2. Sources and Monitoring Indices of Marine Pollution

The overexploitation of marine resources results in the degradation of the marine ecosystem and causes pollution, which damages the marine environment. The overexploitation, including major river conservation projects, land reclamation projects, coastal mining, offshore drilling, and mariculture, also leads to a shortage of marine resources and has negative impacts on coastal marine resources and environments. The utilization of marine resources varies in different regions due to differences in distribution, resulting in different types of pollution, such as land source, sea source and air source (Figure 5).
Land-source pollution has the widest distribution and largest quantity, accounting for 80% of the total marine pollution and having the most serious effect. Land-source pollution can be divided into two types: point-source and area-source. Point-source pollution is primarily composed of industrial waste water and domestic sewage that is collected and treated through sewage networks and discharged into the sea through designated discharge points [19,20]. Area-source pollution comes from agricultural runoff and livestock breeding activities, which flow into the ocean through runoff [20]. The root cause of land source pollution is human economic and social activity, which contributes to the negative impacts of such activities on the marine environment [21]. This type of pollution is not limited to coastal areas but is influenced by economic and social activities and is more pronounced in offshore regions with intensive secondary industries and rapid economic development [22]. Additionally, human activities on land can cause eutrophication and biotoxicity in sea areas through river dams and water storage projects and reduce river sediment discharge, leading to coastal erosion and changes in river water and groundwater quality [23,24]. Coastal tourism, being a popular form of tourism, also contributes to marine pollution through the construction of tourist resorts, docks, and breakwaters, which fragment coastal habitats and harm biodiversity, and through the pollution of seawater quality and the flow of beach litter into the ocean from bathing beaches [25]. The water quality of direct discharge into the sea is the main evaluation index for monitoring point-source land source pollution, while the water quality of seaport rivers, beach water, marine debris, and microplastics is the main evaluation index for monitoring area-source land source pollution. Water quality is primarily evaluated according to the “Standard for Seawater Quality” (GB 3097-1997) [26], the “Standard for Surface Water Environmental Quality” (GB 3838-2002) [27] for rivers flowing into the ocean, and the “Guide for Monitoring and Evaluation of Bathing Beaches” (HY/T 0276-2019) for bathing beaches.

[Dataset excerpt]
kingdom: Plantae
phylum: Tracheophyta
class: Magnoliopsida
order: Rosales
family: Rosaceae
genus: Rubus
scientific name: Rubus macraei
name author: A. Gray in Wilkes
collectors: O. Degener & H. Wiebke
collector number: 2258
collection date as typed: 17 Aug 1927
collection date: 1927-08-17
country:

▸ **TASK REQUIREMENTS**:
Quote the marine pollution passage word for word, everything from "The overexploitation of" down to "source (Figure 5).". You can skip the rows; they aren't needed here.

▸ **WRITTEN SOLUTION**:
The overexploitation of marine resources results in the degradation of the marine ecosystem and causes pollution, which damages the marine environment. The overexploitation, including major river conservation projects, land reclamation projects, coastal mining, offshore drilling, and mariculture, also leads to a shortage of marine resources and has negative impacts on coastal marine resources and environments. The utilization of marine resources varies in different regions due to differences in distribution, resulting in different types of pollution, such as land source, sea source and air source (Figure 5).